Caos 118 a Roma, Balduzzi chiede relazione dettagliata

Il ministro della Salute Renato Balduzzi ha chiesto alla Regione Lazio una relazione dettagliata sul servizio di 118 della Capitale. E’ stato immediato l’intervento del Ministro dopo che in mattinata si sono diffuse le prime notizie relative ai disagi nei Pronto Soccorso di Roma. Non è la prima volta, tra l’altro che i reparti di emergenza della Capitale (ma non solo) si trovano nelle condizioni di dover affrontare situazioni di vera e propria emergenza. E’ capitato già la scorsa estate, per poi rientrare. Oggi è di nuovo caos. Da ieri sera le ambulanze di Roma sono “bloccate” nei pronto soccorso a causa della mancanza di posti letto negli ospedali. A lanciare l’allarme – secondo quanto si apprende dal TgCom 24 – è il direttore del 118 di Roma Capitale, Livio De Angelis, che chiede “l’immediata liberazione delle ambulanze” e ha inviato una missiva ai responsabili di ogni pronto soccorso della Capitale, al Sindaco, al Prefetto, al Questore di Roma e alla Regione Lazio. Secondo quanto si apprende da alcune agenzie di stampa, la Regione Lazio, dopo due ore dalla segnalazione la problematica, la situazione di emrgenza sarebbe già rientrata.

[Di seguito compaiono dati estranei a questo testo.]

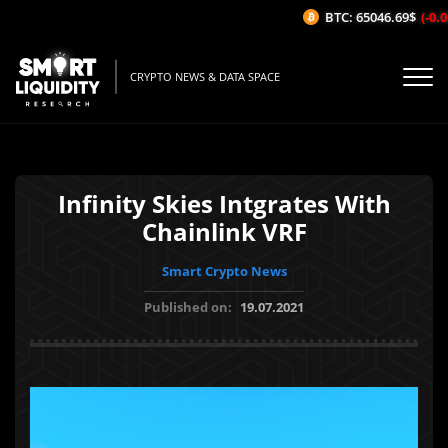
BTC: 65046.69$
(-0.03
CRYPTO NEWS & DATA SPACE
Infinity Skies Intgrates With
Chainlink VRF
Smart Crypto News
Published on:
19.07.2021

Federconsumatori, in tutela dei pazienti, chiede che venga ristabilito “immediatamente il servizio” trovando una soluzione alla carenza di posti letto nella Capitale: “Il blocco – spiega l’Associazione – dipende proprio dal fatto che nei pronto soccorso i pazienti vengono lasciati sulle barelle per mancanza di letti”.

“Se si tagliano i posti letto prima di aver dotato il territorio dei servizi adeguati, questo è il risultato. E Roma ne è in questo momento esempio lampante, a pagarne le conseguenze sono i cittadini”, questo il commento di Giuseppe Scaramuzza, coordinatore nazionale del Tribunale per i diritti del malato-Cittadinanzattiva, l’associazione che “da almeno due anni denuncia lo stato di emergenza dei pronto soccorso, non solo nella capitale, e la carenza nell’assistenza territoriale”.

Un commento a “Caos 118 a Roma, Balduzzi chiede relazione dettagliata”

  1. Rodolfo ha detto:

    A tutti i responsabili dico: non scherziamo con la salute della gente e non giochiamo a scaricabarile! La tutela della salute sta al primo posto e con la buona volontà di tutti certe situazioni possono essere evitate. Se la casta avesse rinunciato a parte dei privilegi non ci sarebbe stato bisogno di ridurre i posto letto negli ospedali (ma questo è un altro discorso). Mi auguro che la Procura indaghi perchè c’è gente che rischia la vita a causa dei disservizi!